▶ _Activity_: Check which lines in the records hold "être" and report how many there are, with no other text.

========

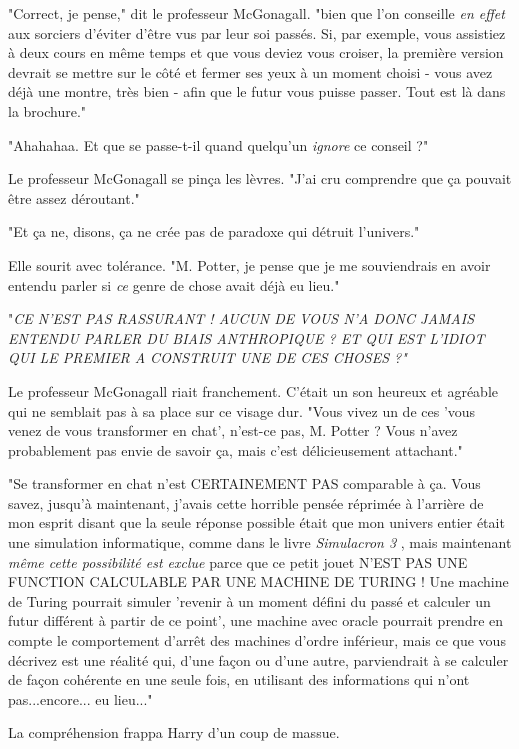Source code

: "Correct, je pense," dit le professeur McGonagall. "bien que l'on conseille \emph{en effet}  aux sorciers d'éviter d'être vus par leur soi passés. Si, par exemple, vous assistiez à deux cours en même temps et que vous deviez vous croiser, la première version devrait se mettre sur le côté et fermer ses yeux à un moment choisi - vous avez déjà une montre, très bien - afin que le futur vous puisse passer. Tout est là dans la brochure."

"Ahahahaa. Et que se passe-t-il quand quelqu'un \emph{ignore}  ce conseil ?"

Le professeur McGonagall se pinça les lèvres. "J'ai cru comprendre que ça pouvait être assez déroutant."

"Et ça ne, disons, ça ne crée pas de paradoxe qui détruit l'univers."

Elle sourit avec tolérance. "M. Potter, je pense que je me souviendrais en avoir entendu parler si \emph{ce}  genre de chose avait déjà eu lieu."

"\emph{CE N'EST PAS RASSURANT ! AUCUN DE VOUS N'A DONC JAMAIS ENTENDU PARLER DU BIAIS ANTHROPIQUE ? ET QUI EST L'IDIOT QUI LE PREMIER A CONSTRUIT UNE DE CES CHOSES ?"} 

Le professeur McGonagall riait franchement. C'était un son heureux et agréable qui ne semblait pas à sa place sur ce visage dur. "Vous vivez un de ces 'vous venez de vous transformer en chat', n'est-ce pas, M. Potter ? Vous n'avez probablement pas envie de savoir ça, mais c'est délicieusement attachant."

"Se transformer en chat n'est CERTAINEMENT PAS comparable à ça. Vous savez, jusqu'à maintenant, j'avais cette horrible pensée réprimée à l'arrière de mon esprit disant que la seule réponse possible était que mon univers entier était une simulation informatique, comme dans le livre \emph{Simulacron 3} , mais maintenant \emph{même cette possibilité est exclue}  parce que ce petit jouet N'EST PAS UNE FUNCTION CALCULABLE PAR UNE MACHINE DE TURING ! Une machine de Turing pourrait simuler 'revenir à un moment défini du passé et calculer un futur différent à partir de ce point', une machine avec oracle pourrait prendre en compte le comportement d'arrêt des machines d'ordre inférieur, mais ce que vous décrivez est une réalité qui, d'une façon ou d'une autre, parviendrait à se calculer de façon cohérente en une seule fois, en utilisant des informations qui n'ont pas...encore... eu lieu..."

La compréhension frappa Harry d'un coup de massue.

========

▶ _Solution to this problem_: 2